If you try them please let us know what you think.


----------



## FARTS-N-MATCHES (Apr 20, 2011)

oh i definitely will, i just gotta use the traeger ones first cause i know if i don't use them before i get the others then they will just sit in the garage unused if i like the BBQr's delight. Guess i could always mix them though.


Sent from my iPad using Tapatalk HD


----------



## NWW (Feb 22, 2005)

*Pellets*

I have been purchasing pellets from Barbequewood.com. 100% real wood of whatever wood you want. Traegers pellets were ok but they use primarily Alder wood with other wood oil added for flavor. Their Mesquite pellets did'nt taste right to me.

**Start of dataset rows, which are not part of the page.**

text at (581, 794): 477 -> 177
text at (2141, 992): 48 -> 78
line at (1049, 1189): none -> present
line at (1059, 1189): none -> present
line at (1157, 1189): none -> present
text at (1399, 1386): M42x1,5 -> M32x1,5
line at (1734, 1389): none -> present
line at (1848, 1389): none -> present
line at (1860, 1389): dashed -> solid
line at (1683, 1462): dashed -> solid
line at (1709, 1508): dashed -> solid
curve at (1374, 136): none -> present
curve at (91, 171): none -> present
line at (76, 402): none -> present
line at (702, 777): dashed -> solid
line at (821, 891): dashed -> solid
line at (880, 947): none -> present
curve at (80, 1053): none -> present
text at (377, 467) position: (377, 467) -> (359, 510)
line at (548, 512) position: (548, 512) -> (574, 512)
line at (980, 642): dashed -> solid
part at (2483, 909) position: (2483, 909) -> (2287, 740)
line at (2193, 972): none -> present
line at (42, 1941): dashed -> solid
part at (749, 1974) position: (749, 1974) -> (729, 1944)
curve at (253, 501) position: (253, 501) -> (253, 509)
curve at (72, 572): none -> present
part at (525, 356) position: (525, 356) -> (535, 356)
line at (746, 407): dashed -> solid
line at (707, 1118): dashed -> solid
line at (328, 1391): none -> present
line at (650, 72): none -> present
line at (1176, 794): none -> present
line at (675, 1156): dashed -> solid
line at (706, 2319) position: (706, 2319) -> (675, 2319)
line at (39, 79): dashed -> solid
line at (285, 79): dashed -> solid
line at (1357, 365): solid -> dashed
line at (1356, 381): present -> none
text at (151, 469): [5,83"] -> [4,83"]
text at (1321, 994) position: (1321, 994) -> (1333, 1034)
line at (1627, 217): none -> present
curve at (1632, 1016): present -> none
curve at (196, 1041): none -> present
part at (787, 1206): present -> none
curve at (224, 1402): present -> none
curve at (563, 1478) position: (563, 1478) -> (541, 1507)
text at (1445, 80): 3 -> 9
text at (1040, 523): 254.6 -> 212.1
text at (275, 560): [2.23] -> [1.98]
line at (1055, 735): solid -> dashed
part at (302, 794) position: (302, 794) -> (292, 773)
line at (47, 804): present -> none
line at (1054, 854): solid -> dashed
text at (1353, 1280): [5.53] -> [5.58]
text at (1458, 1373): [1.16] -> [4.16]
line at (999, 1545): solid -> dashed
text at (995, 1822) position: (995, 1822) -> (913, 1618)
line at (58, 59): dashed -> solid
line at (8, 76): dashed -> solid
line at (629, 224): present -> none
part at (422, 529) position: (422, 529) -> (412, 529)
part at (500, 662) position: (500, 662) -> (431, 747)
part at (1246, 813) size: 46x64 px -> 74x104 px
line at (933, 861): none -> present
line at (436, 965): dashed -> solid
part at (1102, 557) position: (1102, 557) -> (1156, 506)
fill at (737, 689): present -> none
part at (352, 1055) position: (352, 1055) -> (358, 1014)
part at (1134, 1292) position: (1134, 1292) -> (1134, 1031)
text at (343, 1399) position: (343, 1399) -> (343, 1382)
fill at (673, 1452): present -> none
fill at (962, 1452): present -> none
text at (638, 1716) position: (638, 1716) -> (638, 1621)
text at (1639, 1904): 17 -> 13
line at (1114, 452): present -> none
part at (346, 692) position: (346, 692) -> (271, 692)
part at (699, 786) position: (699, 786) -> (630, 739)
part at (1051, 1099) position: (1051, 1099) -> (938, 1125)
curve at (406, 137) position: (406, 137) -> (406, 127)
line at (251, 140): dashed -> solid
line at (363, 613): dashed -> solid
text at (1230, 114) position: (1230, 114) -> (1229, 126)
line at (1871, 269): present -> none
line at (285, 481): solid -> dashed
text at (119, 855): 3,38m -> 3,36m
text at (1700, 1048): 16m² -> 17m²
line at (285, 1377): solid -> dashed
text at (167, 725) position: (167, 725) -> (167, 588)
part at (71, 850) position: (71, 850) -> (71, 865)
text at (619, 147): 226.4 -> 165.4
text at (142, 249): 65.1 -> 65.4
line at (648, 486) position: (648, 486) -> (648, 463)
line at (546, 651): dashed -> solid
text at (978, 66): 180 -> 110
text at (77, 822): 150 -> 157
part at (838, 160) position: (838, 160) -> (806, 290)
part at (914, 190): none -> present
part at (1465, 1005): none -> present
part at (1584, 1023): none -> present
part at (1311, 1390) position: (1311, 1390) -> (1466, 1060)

The pellets from Barbequewood.com adds a great flavor and the prices are very reasonable.

Seems they are out of Mesquite right now though.


----------



## FARTS-N-MATCHES (Apr 20, 2011)

thanks, i will look them up. just found on the website that BBQr's delight is flavor wood blended with oak. so i don't think i will be using them.


Sent from my iPad using Tapatalk HD


----------



## tpool (Aug 21, 2005)

Where can you buy pellets in Houston? Academy does not handle, home depot, Lowe's, etc...


----------



## Court (Jul 16, 2011)

tpool said:


> Where can you buy pellets in Houston? Academy does not handle, home depot, Lowe's, etc...


I have a buddy of mine that lives in Kerrville & he orders his off the internet from Traeger I believe & it includes shipping.


----------



## Bily Lovec (Sep 26, 2005)

Hebert's usually has pellets...


----------



## NWW (Feb 22, 2005)

*Pellets*

I've purchased in Academy and Ace Hardware but usually purchase online now. The Academy in Pearland carries a brand I've used but has too much oak for my taste. Ace carries Traeger brand.


----------



## tpool (Aug 21, 2005)

Thanks guys!

T-BONE


----------



## spuds (Jan 2, 2005)

*Sometimes Costco brings Traeger in as a guest vendor and they will sell the pellets for about $13 a sack. Usually just mesquite, though.*

*Texas Star Pellet Co. on Commerce off Beechnut/59 has the best selection and the best prices.*
*http://www.texasstarfoods.com/index.html* 

*My favorite "flavors" are Hickory and Pecan.*

:doowapsta


----------



## markjustmark (Oct 10, 2012)

Academy here sells B&B pellets in hickory and also mesquite. For $8.99 a 20-lb bag it was not too bad.


----------